-------- Data shown --------

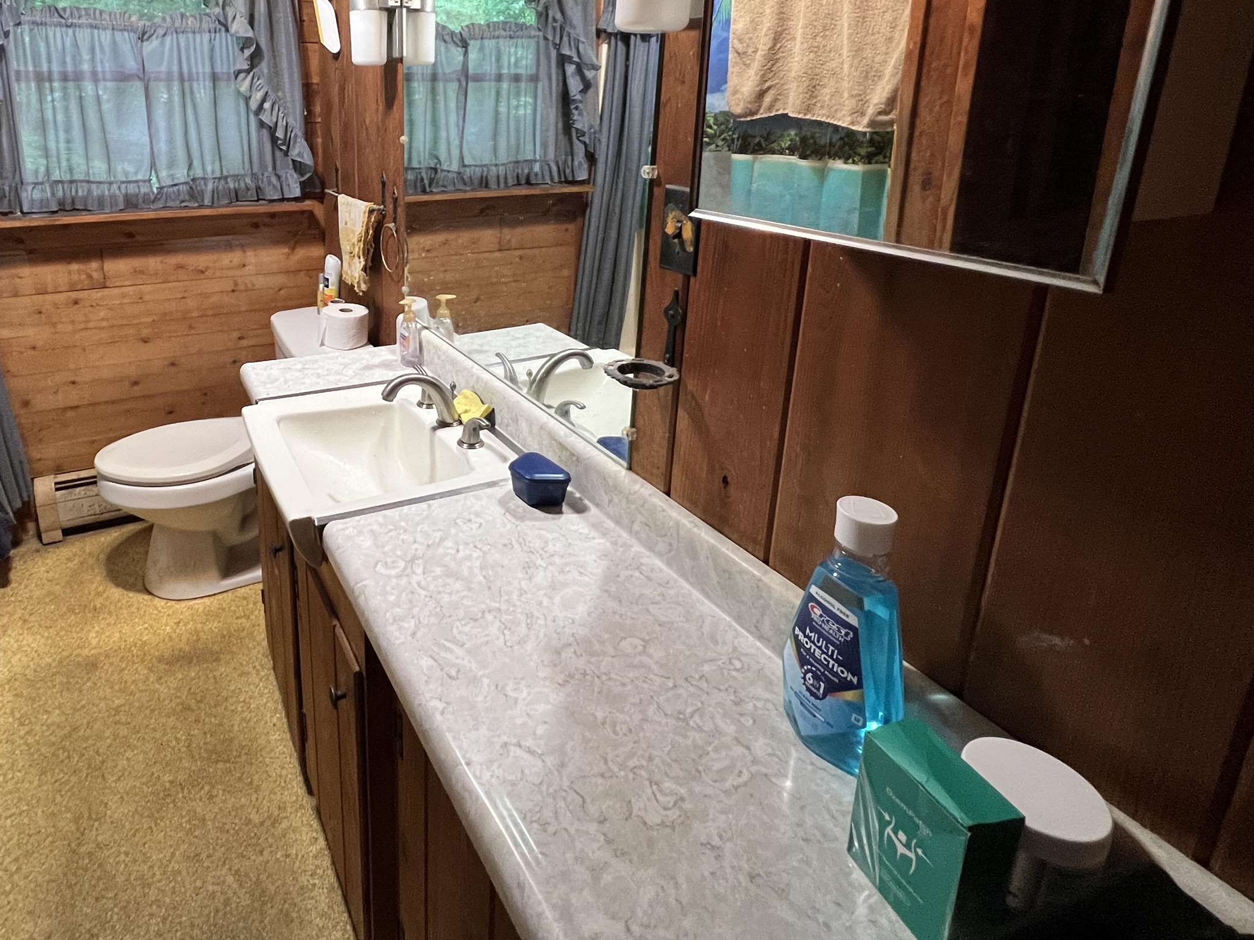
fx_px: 688
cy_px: 282
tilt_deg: -14.3
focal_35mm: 19
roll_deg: +1.1
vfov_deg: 66.0
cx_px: 404
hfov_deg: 81.4
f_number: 1.8
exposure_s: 1/60
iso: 400
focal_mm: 1.57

--------

**What you should do:** The records are to be returned verbatim. Skip any picture they contain.

**Response to this task:**
fx_px: 688
cy_px: 282
tilt_deg: -14.3
focal_35mm: 19
roll_deg: +1.1
vfov_deg: 66.0
cx_px: 404
hfov_deg: 81.4
f_number: 1.8
exposure_s: 1/60
iso: 400
focal_mm: 1.57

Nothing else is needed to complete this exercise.